- The Wagner graph
- Named after: Klaus Wagner
- Vertices: 8
- Edges: 12
- Radius: 2
- Diameter: 2
- Girth: 4
- Automorphisms: 16 (D_{8})
- Chromatic number: 3
- Chromatic index: 3
- Genus: 1
- Spectrum: $$\begin{pmatrix}3 & 1 & \sqrt{2}-1 & -1 & -\sqrt{2}-1 \\1 & 2 & 2 & 1 & 2 \end{pmatrix}$$
- Properties: Cubic Hamiltonian Triangle-free Vertex-transitive Toroidal Apex
- Notation: M_{8}

= Wagner graph =

Cubic graph with 8 vertices and 12 edges

In the mathematical field of graph theory, the Wagner graph is a 3-regular graph with 8 vertices and 12 edges. It is the 8-vertex Möbius ladder graph.

==Properties==
As a Möbius ladder, the Wagner graph is nonplanar but has crossing number one, making it an apex graph. It can be embedded without crossings on a torus or projective plane, so it is also a toroidal graph. It has girth 4, diameter 2, radius 2, chromatic number 3, chromatic index 3 and is both 3-vertex-connected and 3-edge-connected.

The Wagner graph has 392 spanning trees; it and the complete bipartite graph K_{3,3} have the most spanning trees among all cubic graphs with the same number of vertices.

The Wagner graph is a vertex-transitive graph but is not edge-transitive. Its full automorphism group is isomorphic to the dihedral group D_{8} of order 16, the group of symmetries of an octagon, including both rotations and reflections.

The characteristic polynomial of the Wagner graph is
$(x-3)(x-1)^2(x+1)(x^2+2x-1)^2.$
It is the only graph with this characteristic polynomial, making it a graph determined by its spectrum.

The Wagner graph is triangle-free and has independence number three, providing one half of the proof that the Ramsey number R(3,4) (the least number n such that any n-vertex graph contains either a triangle or a four-vertex independent set) is 9.

==Graph minors==
Möbius ladders play an important role in the theory of graph minors.

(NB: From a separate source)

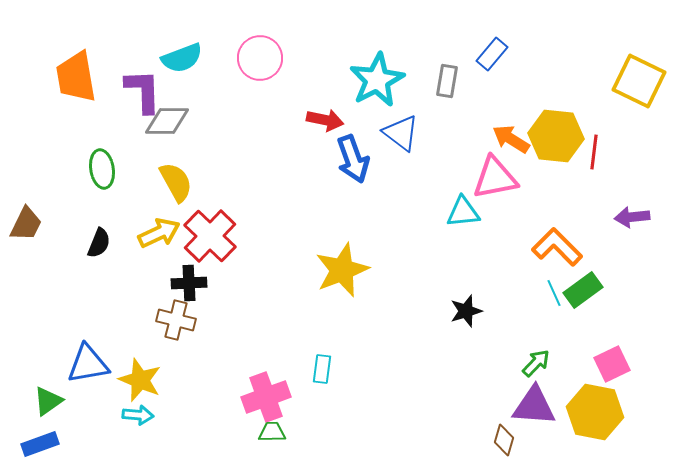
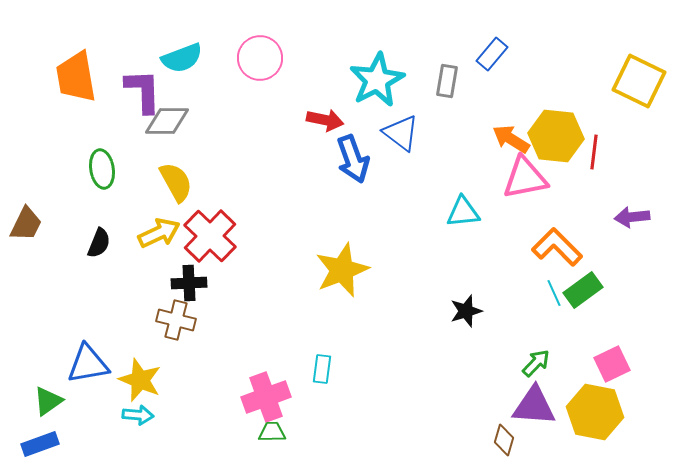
pink triangle at (495, 178): moved 30 px right
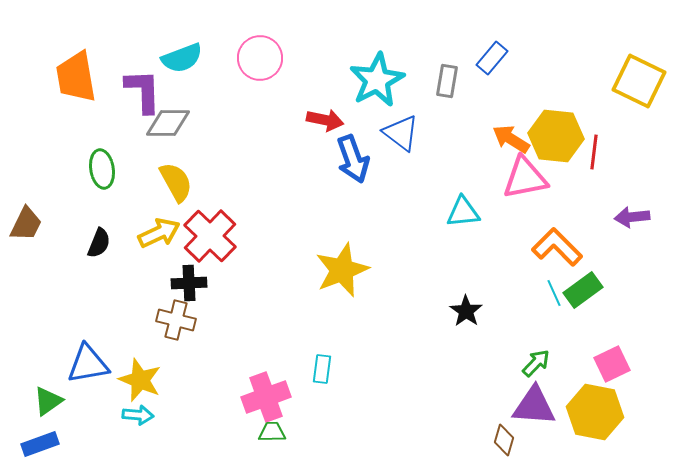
blue rectangle at (492, 54): moved 4 px down
gray diamond at (167, 121): moved 1 px right, 2 px down
black star at (466, 311): rotated 20 degrees counterclockwise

The earliest result of this type is a 1937 theorem of Klaus Wagner (part of a cluster of results known as Wagner's theorem) that graphs with no K_{5} minor can be formed by using clique-sum operations to combine planar graphs and the Möbius ladder M_{8}. For this reason M_{8} is called the Wagner graph.

The Wagner graph is also one of four minimal forbidden minors for the graphs of treewidth at most three (the other three being the complete graph K_{5}, the graph of the regular octahedron, and the graph of the pentagonal prism) and one of four minimal forbidden minors for the graphs of branchwidth at most three (the other three being K_{5}, the graph of the octahedron, and the cube graph).

==Construction==
The Wagner graph is a cubic Hamiltonian graph and can be defined by the LCF notation [4]^{8}. It is an instance of an Andrásfai graph, a type of circulant graph in which the vertices can be arranged in a cycle and each vertex is connected to the other vertices whose positions differ by a number that is 1 (mod 3).
It is also isomorphic to the circular clique K_{8/3}.

It can be drawn as a ladder graph with 4 rungs made cyclic on a topological Möbius strip.

==Gallery==

The chromatic number of the Wagner graph is 3.
The chromatic index of the Wagner graph is 3.
The Wagner graph drawn on the Möbius strip.